WHAT THIS TASK INVOLVES:
Copy each of these lines exactly, character for character.

==== DATA FOR THIS TASK

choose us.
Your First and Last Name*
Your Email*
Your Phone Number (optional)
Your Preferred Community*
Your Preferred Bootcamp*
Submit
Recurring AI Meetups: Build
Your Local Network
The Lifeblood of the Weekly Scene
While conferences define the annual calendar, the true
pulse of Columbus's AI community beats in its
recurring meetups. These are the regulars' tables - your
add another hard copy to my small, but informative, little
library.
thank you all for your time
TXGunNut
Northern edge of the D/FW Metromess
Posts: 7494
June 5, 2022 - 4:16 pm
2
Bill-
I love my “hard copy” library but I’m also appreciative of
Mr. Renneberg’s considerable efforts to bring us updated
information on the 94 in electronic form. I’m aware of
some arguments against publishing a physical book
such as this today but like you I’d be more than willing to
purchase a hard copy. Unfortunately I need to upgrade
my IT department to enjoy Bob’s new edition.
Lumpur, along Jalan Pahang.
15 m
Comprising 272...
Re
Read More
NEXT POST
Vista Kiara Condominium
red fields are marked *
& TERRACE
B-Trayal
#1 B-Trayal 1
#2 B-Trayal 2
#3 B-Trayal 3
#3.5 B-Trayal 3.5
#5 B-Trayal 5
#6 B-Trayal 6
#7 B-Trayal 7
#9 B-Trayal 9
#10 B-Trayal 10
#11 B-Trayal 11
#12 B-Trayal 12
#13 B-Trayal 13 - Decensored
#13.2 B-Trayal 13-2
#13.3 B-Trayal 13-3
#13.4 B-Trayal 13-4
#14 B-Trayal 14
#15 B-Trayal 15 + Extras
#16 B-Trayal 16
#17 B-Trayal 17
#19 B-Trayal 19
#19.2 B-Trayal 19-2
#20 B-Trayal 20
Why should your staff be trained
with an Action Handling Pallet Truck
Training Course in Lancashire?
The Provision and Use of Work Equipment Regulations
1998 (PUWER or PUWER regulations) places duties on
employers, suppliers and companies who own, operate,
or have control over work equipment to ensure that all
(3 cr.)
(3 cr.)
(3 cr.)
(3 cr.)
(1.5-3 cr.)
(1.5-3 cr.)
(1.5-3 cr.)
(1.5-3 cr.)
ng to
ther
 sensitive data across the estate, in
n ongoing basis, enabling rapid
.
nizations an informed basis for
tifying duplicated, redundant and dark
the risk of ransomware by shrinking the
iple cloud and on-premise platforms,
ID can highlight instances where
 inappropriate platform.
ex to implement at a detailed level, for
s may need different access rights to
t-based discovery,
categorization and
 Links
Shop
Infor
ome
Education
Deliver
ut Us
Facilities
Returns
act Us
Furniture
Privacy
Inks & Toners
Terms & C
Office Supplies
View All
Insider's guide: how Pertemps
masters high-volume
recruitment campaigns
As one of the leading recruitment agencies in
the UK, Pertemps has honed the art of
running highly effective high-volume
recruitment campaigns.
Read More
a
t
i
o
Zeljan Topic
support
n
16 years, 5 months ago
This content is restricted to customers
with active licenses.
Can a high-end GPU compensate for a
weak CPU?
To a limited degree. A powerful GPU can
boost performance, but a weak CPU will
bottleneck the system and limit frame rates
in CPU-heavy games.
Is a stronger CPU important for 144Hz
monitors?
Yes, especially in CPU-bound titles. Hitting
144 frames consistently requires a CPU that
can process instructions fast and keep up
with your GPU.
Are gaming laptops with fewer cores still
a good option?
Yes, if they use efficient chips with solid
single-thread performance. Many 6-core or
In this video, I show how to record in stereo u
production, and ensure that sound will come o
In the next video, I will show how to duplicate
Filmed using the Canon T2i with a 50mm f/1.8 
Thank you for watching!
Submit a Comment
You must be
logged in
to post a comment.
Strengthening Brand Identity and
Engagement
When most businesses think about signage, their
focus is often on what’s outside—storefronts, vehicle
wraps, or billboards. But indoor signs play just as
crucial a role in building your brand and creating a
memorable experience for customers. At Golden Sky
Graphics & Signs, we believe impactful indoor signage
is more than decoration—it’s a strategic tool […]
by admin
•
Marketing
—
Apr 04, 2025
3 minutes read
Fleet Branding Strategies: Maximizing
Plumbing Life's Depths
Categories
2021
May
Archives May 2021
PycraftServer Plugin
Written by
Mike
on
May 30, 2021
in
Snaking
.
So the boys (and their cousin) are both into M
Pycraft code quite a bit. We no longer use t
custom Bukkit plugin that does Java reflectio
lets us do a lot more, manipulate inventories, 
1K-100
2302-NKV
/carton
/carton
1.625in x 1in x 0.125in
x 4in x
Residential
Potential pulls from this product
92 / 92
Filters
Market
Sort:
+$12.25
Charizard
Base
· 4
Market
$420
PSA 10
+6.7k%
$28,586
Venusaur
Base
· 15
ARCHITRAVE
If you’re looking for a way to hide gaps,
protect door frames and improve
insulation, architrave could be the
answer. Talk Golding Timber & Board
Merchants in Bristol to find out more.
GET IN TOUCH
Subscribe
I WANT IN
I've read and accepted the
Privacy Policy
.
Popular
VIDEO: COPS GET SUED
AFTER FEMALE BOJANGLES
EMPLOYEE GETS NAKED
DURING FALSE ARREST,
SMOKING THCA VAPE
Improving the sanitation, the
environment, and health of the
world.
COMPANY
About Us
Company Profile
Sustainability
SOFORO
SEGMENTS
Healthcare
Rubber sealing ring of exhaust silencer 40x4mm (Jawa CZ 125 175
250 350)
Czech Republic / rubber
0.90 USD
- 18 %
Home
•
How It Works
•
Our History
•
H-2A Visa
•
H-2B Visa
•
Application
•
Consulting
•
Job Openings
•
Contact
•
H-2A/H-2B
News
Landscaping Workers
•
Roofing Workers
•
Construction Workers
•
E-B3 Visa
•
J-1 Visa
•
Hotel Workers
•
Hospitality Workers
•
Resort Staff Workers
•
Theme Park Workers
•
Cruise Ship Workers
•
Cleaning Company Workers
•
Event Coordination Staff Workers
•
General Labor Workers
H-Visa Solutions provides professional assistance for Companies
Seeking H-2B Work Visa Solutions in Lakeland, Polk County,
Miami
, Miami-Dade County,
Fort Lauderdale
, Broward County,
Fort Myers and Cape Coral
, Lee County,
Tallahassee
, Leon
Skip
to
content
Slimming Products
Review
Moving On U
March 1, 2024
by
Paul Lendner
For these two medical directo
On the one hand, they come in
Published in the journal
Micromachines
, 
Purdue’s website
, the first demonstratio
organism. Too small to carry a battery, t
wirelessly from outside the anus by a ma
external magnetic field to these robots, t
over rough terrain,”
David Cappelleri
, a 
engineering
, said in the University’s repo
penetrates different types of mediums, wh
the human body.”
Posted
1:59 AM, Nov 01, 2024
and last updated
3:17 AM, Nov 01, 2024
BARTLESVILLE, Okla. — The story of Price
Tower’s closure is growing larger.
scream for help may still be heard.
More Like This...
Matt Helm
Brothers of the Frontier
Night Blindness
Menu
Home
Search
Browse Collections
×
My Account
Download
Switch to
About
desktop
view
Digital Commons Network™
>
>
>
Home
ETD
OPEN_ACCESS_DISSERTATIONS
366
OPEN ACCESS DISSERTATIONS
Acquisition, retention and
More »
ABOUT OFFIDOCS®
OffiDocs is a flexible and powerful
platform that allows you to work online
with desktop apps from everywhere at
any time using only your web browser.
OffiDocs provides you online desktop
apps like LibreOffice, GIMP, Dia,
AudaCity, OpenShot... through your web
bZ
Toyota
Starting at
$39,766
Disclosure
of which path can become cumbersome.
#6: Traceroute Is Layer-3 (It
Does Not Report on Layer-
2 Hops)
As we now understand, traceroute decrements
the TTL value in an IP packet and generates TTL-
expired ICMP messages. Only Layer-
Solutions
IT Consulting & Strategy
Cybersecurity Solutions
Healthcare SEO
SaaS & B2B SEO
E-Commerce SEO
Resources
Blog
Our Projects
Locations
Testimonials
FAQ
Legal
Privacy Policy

========

YOUR RESPONSE:
choose us.
Your First and Last Name*
Your Email*
Your Phone Number (optional)
Your Preferred Community*
Your Preferred Bootcamp*
Submit
Recurring AI Meetups: Build
Your Local Network
The Lifeblood of the Weekly Scene
While conferences define the annual calendar, the true
pulse of Columbus's AI community beats in its
recurring meetups. These are the regulars' tables - your
add another hard copy to my small, but informative, little
library.
thank you all for your time
TXGunNut
Northern edge of the D/FW Metromess
Posts: 7494
June 5, 2022 - 4:16 pm
2
Bill-
I love my “hard copy” library but I’m also appreciative of
Mr. Renneberg’s considerable efforts to bring us updated
information on the 94 in electronic form. I’m aware of
some arguments against publishing a physical book
such as this today but like you I’d be more than willing to
purchase a hard copy. Unfortunately I need to upgrade
my IT department to enjoy Bob’s new edition.
Lumpur, along Jalan Pahang.
15 m
Comprising 272...
Re
Read More
NEXT POST
Vista Kiara Condominium
red fields are marked *
& TERRACE
B-Trayal
#1 B-Trayal 1
#2 B-Trayal 2
#3 B-Trayal 3
#3.5 B-Trayal 3.5
#5 B-Trayal 5
#6 B-Trayal 6
#7 B-Trayal 7
#9 B-Trayal 9
#10 B-Trayal 10
#11 B-Trayal 11
#12 B-Trayal 12
#13 B-Trayal 13 - Decensored
#13.2 B-Trayal 13-2
#13.3 B-Trayal 13-3
#13.4 B-Trayal 13-4
#14 B-Trayal 14
#15 B-Trayal 15 + Extras
#16 B-Trayal 16
#17 B-Trayal 17
#19 B-Trayal 19
#19.2 B-Trayal 19-2
#20 B-Trayal 20
Why should your staff be trained
with an Action Handling Pallet Truck
Training Course in Lancashire?
The Provision and Use of Work Equipment Regulations
1998 (PUWER or PUWER regulations) places duties on
employers, suppliers and companies who own, operate,
or have control over work equipment to ensure that all
(3 cr.)
(3 cr.)
(3 cr.)
(3 cr.)
(1.5-3 cr.)
(1.5-3 cr.)
(1.5-3 cr.)
(1.5-3 cr.)
ng to
ther
 sensitive data across the estate, in
n ongoing basis, enabling rapid
.
nizations an informed basis for
tifying duplicated, redundant and dark
the risk of ransomware by shrinking the
iple cloud and on-premise platforms,
ID can highlight instances where
 inappropriate platform.
ex to implement at a detailed level, for
s may need different access rights to
t-based discovery,
categorization and
 Links
Shop
Infor
ome
Education
Deliver
ut Us
Facilities
Returns
act Us
Furniture
Privacy
Inks & Toners
Terms & C
Office Supplies
View All
Insider's guide: how Pertemps
masters high-volume
recruitment campaigns
As one of the leading recruitment agencies in
the UK, Pertemps has honed the art of
running highly effective high-volume
recruitment campaigns.
Read More
a
t
i
o
Zeljan Topic
support
n
16 years, 5 months ago
This content is restricted to customers
with active licenses.
Can a high-end GPU compensate for a
weak CPU?
To a limited degree. A powerful GPU can
boost performance, but a weak CPU will
bottleneck the system and limit frame rates
in CPU-heavy games.
Is a stronger CPU important for 144Hz
monitors?
Yes, especially in CPU-bound titles. Hitting
144 frames consistently requires a CPU that
can process instructions fast and keep up
with your GPU.
Are gaming laptops with fewer cores still
a good option?
Yes, if they use efficient chips with solid
single-thread performance. Many 6-core or
In this video, I show how to record in stereo u
production, and ensure that sound will come o
In the next video, I will show how to duplicate
Filmed using the Canon T2i with a 50mm f/1.8 
Thank you for watching!
Submit a Comment
You must be
logged in
to post a comment.
Strengthening Brand Identity and
Engagement
When most businesses think about signage, their
focus is often on what’s outside—storefronts, vehicle
wraps, or billboards. But indoor signs play just as
crucial a role in building your brand and creating a
memorable experience for customers. At Golden Sky
Graphics & Signs, we believe impactful indoor signage
is more than decoration—it’s a strategic tool […]
by admin
•
Marketing
—
Apr 04, 2025
3 minutes read
Fleet Branding Strategies: Maximizing
Plumbing Life's Depths
Categories
2021
May
Archives May 2021
PycraftServer Plugin
Written by
Mike
on
May 30, 2021
in
Snaking
.
So the boys (and their cousin) are both into M
Pycraft code quite a bit. We no longer use t
custom Bukkit plugin that does Java reflectio
lets us do a lot more, manipulate inventories, 
1K-100
2302-NKV
/carton
/carton
1.625in x 1in x 0.125in
x 4in x
Residential
Potential pulls from this product
92 / 92
Filters
Market
Sort:
+$12.25
Charizard
Base
· 4
Market
$420
PSA 10
+6.7k%
$28,586
Venusaur
Base
· 15
ARCHITRAVE
If you’re looking for a way to hide gaps,
protect door frames and improve
insulation, architrave could be the
answer. Talk Golding Timber & Board
Merchants in Bristol to find out more.
GET IN TOUCH
Subscribe
I WANT IN
I've read and accepted the
Privacy Policy
.
Popular
VIDEO: COPS GET SUED
AFTER FEMALE BOJANGLES
EMPLOYEE GETS NAKED
DURING FALSE ARREST,
SMOKING THCA VAPE
Improving the sanitation, the
environment, and health of the
world.
COMPANY
About Us
Company Profile
Sustainability
SOFORO
SEGMENTS
Healthcare
Rubber sealing ring of exhaust silencer 40x4mm (Jawa CZ 125 175
250 350)
Czech Republic / rubber
0.90 USD
- 18 %
Home
•
How It Works
•
Our History
•
H-2A Visa
•
H-2B Visa
•
Application
•
Consulting
•
Job Openings
•
Contact
•
H-2A/H-2B
News
Landscaping Workers
•
Roofing Workers
•
Construction Workers
•
E-B3 Visa
•
J-1 Visa
•
Hotel Workers
•
Hospitality Workers
•
Resort Staff Workers
•
Theme Park Workers
•
Cruise Ship Workers
•
Cleaning Company Workers
•
Event Coordination Staff Workers
•
General Labor Workers
H-Visa Solutions provides professional assistance for Companies
Seeking H-2B Work Visa Solutions in Lakeland, Polk County,
Miami
, Miami-Dade County,
Fort Lauderdale
, Broward County,
Fort Myers and Cape Coral
, Lee County,
Tallahassee
, Leon
Skip
to
content
Slimming Products
Review
Moving On U
March 1, 2024
by
Paul Lendner
For these two medical directo
On the one hand, they come in
Published in the journal
Micromachines
, 
Purdue’s website
, the first demonstratio
organism. Too small to carry a battery, t
wirelessly from outside the anus by a ma
external magnetic field to these robots, t
over rough terrain,”
David Cappelleri
, a 
engineering
, said in the University’s repo
penetrates different types of mediums, wh
the human body.”
Posted
1:59 AM, Nov 01, 2024
and last updated
3:17 AM, Nov 01, 2024
BARTLESVILLE, Okla. — The story of Price
Tower’s closure is growing larger.
scream for help may still be heard.
More Like This...
Matt Helm
Brothers of the Frontier
Night Blindness
Menu
Home
Search
Browse Collections
×
My Account
Download
Switch to
About
desktop
view
Digital Commons Network™
>
>
>
Home
ETD
OPEN_ACCESS_DISSERTATIONS
366
OPEN ACCESS DISSERTATIONS
Acquisition, retention and
More »
ABOUT OFFIDOCS®
OffiDocs is a flexible and powerful
platform that allows you to work online
with desktop apps from everywhere at
any time using only your web browser.
OffiDocs provides you online desktop
apps like LibreOffice, GIMP, Dia,
AudaCity, OpenShot... through your web
bZ
Toyota
Starting at
$39,766
Disclosure
of which path can become cumbersome.
#6: Traceroute Is Layer-3 (It
Does Not Report on Layer-
2 Hops)
As we now understand, traceroute decrements
the TTL value in an IP packet and generates TTL-
expired ICMP messages. Only Layer-
Solutions
IT Consulting & Strategy
Cybersecurity Solutions
Healthcare SEO
SaaS & B2B SEO
E-Commerce SEO
Resources
Blog
Our Projects
Locations
Testimonials
FAQ
Legal
Privacy Policy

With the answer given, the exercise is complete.